Aim » Gather every line of the listing that contains the string "pixfrac". Case counts.

Collected data

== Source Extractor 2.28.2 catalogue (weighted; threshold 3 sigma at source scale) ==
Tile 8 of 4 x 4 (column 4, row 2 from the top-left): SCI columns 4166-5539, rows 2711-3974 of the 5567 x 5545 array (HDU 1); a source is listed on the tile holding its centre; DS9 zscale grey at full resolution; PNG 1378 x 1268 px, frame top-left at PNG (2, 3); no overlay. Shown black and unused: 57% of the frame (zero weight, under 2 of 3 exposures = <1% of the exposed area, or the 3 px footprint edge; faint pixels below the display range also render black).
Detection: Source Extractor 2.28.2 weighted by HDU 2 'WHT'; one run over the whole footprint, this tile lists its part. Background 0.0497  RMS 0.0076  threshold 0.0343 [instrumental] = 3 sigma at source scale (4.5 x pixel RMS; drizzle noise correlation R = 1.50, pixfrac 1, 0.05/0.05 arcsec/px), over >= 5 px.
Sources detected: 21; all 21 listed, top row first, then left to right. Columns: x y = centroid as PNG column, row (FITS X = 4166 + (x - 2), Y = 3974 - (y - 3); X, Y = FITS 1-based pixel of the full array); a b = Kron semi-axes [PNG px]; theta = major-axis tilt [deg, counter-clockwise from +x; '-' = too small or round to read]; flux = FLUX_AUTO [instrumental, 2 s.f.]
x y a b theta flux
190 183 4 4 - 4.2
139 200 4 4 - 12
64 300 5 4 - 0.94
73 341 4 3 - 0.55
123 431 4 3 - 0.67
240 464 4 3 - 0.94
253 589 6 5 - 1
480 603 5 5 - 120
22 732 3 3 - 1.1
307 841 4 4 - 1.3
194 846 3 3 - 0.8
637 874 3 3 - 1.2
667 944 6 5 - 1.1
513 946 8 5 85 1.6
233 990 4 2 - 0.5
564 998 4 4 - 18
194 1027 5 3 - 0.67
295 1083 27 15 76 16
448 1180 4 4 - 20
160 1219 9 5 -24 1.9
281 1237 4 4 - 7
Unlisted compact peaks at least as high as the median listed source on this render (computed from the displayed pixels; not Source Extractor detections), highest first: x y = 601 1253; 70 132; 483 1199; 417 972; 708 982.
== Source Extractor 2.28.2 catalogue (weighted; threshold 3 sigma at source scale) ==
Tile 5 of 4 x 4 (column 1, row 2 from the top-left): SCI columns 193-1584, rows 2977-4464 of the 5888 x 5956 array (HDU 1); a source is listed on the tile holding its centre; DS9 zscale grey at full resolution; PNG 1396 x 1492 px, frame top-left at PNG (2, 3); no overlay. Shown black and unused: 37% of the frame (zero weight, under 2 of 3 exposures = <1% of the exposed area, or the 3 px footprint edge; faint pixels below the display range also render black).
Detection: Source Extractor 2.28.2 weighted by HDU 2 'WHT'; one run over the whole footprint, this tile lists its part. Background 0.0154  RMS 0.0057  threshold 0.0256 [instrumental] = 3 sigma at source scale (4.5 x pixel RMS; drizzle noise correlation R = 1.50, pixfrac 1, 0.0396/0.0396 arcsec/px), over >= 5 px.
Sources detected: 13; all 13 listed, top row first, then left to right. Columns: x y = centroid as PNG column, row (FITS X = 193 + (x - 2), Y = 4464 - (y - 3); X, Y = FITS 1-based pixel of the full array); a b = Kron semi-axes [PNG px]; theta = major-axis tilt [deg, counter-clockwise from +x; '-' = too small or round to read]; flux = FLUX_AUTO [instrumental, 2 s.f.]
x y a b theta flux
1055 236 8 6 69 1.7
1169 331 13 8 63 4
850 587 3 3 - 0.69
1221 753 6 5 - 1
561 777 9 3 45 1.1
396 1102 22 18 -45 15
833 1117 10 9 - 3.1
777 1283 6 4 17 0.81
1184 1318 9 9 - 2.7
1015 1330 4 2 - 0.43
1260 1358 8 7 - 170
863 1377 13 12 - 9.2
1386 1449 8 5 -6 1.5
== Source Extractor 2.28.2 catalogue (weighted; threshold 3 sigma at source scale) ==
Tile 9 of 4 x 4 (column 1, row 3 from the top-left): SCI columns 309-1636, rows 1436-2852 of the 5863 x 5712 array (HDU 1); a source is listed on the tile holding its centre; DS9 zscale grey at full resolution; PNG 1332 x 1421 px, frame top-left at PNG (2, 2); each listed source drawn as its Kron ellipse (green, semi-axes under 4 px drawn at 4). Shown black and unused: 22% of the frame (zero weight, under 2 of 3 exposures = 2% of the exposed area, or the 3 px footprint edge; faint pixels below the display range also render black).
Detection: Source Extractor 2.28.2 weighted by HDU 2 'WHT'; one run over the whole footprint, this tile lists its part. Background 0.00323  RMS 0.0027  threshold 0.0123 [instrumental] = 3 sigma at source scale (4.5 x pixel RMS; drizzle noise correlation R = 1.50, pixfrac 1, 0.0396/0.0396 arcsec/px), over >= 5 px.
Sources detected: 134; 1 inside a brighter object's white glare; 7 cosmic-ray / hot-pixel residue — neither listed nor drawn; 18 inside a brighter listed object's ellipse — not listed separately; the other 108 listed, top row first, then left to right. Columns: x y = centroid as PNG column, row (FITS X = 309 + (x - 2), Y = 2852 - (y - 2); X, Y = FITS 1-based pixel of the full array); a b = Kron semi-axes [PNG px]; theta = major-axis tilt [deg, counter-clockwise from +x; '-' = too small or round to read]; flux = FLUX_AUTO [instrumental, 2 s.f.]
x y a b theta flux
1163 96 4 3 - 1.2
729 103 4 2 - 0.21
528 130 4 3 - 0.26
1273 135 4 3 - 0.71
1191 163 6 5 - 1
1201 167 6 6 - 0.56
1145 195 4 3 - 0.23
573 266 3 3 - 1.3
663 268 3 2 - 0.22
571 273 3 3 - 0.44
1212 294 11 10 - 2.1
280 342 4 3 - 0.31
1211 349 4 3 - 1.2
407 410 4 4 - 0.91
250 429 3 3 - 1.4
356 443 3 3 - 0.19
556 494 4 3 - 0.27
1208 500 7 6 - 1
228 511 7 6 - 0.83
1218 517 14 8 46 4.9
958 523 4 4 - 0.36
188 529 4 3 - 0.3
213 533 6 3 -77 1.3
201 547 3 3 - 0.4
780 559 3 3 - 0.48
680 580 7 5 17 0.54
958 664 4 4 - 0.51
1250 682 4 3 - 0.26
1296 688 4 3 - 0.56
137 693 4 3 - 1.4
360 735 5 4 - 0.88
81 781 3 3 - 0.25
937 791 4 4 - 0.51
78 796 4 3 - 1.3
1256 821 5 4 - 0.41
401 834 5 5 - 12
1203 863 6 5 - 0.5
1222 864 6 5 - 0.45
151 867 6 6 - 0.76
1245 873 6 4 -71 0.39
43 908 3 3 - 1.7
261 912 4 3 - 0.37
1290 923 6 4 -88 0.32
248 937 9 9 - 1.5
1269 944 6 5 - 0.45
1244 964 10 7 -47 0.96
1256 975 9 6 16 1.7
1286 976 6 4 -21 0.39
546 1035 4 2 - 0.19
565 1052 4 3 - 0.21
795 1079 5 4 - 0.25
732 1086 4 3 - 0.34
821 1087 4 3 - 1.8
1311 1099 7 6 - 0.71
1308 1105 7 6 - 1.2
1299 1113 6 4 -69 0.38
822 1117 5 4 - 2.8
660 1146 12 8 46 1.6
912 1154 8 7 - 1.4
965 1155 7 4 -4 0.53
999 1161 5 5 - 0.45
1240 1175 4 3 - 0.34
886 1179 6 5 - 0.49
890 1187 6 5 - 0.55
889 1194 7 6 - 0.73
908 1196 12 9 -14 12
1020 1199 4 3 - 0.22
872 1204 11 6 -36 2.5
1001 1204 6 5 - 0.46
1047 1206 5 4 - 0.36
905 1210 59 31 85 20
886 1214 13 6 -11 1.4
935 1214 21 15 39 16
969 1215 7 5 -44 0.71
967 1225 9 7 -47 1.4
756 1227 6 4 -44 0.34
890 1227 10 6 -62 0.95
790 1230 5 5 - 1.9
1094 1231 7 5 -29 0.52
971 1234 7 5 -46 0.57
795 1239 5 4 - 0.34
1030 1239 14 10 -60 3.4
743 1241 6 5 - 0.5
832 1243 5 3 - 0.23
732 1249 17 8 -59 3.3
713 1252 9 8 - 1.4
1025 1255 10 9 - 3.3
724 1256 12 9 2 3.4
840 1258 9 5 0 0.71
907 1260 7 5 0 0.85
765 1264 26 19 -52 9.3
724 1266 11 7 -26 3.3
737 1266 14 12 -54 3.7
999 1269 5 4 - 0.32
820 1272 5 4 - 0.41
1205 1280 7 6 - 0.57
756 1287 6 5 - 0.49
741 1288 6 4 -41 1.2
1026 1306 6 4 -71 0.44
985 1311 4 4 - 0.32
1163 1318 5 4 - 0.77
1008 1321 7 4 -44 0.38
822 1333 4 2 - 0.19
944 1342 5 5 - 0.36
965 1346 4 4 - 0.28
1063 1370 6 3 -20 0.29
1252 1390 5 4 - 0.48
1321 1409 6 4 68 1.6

Reply »
Detection: Source Extractor 2.28.2 weighted by HDU 2 'WHT'; one run over the whole footprint, this tile lists its part. Background 0.0497  RMS 0.0076  threshold 0.0343 [instrumental] = 3 sigma at source scale (4.5 x pixel RMS; drizzle noise correlation R = 1.50, pixfrac 1, 0.05/0.05 arcsec/px), over >= 5 px.
Detection: Source Extractor 2.28.2 weighted by HDU 2 'WHT'; one run over the whole footprint, this tile lists its part. Background 0.0154  RMS 0.0057  threshold 0.0256 [instrumental] = 3 sigma at source scale (4.5 x pixel RMS; drizzle noise correlation R = 1.50, pixfrac 1, 0.0396/0.0396 arcsec/px), over >= 5 px.
Detection: Source Extractor 2.28.2 weighted by HDU 2 'WHT'; one run over the whole footprint, this tile lists its part. Background 0.00323  RMS 0.0027  threshold 0.0123 [instrumental] = 3 sigma at source scale (4.5 x pixel RMS; drizzle noise correlation R = 1.50, pixfrac 1, 0.0396/0.0396 arcsec/px), over >= 5 px.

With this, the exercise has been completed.